__Information supplied__
# # # # # # #

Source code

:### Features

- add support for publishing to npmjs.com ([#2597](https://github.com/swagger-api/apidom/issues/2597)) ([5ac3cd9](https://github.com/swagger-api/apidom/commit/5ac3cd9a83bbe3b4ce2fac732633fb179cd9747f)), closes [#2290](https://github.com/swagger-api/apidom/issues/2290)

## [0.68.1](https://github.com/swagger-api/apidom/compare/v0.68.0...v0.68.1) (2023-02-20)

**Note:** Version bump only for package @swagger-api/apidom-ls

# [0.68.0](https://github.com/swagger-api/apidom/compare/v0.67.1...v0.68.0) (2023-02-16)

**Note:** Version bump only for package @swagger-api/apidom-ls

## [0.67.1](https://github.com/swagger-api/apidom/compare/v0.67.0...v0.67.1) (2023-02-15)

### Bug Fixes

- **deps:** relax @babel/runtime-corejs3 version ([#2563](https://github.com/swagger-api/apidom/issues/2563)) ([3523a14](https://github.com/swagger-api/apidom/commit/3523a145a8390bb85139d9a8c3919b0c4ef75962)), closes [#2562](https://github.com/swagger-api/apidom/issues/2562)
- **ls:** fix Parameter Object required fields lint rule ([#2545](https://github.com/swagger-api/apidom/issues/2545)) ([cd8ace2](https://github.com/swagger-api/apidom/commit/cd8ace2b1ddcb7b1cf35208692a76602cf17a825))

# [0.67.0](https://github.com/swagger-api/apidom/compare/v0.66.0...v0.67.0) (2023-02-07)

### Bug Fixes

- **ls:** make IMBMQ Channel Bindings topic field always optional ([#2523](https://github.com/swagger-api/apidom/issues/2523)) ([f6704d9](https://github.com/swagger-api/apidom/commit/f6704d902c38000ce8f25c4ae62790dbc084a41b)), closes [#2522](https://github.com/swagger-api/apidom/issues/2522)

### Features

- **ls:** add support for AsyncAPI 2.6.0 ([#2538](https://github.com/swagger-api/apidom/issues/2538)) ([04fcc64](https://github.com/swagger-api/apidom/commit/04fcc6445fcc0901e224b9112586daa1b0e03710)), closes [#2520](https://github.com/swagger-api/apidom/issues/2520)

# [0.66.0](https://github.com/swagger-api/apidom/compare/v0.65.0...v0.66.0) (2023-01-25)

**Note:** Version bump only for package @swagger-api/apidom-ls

# # # # # # #

__What is being asked__
Look through the entries above; find each line with the word "support" and copy it.

__Your response__
- add support for publishing to npmjs.com ([#2597](https://github.com/swagger-api/apidom/issues/2597)) ([5ac3cd9](https://github.com/swagger-api/apidom/commit/5ac3cd9a83bbe3b4ce2fac732633fb179cd9747f)), closes [#2290](https://github.com/swagger-api/apidom/issues/2290)
- **ls:** add support for AsyncAPI 2.6.0 ([#2538](https://github.com/swagger-api/apidom/issues/2538)) ([04fcc64](https://github.com/swagger-api/apidom/commit/04fcc6445fcc0901e224b9112586daa1b0e03710)), closes [#2520](https://github.com/swagger-api/apidom/issues/2520)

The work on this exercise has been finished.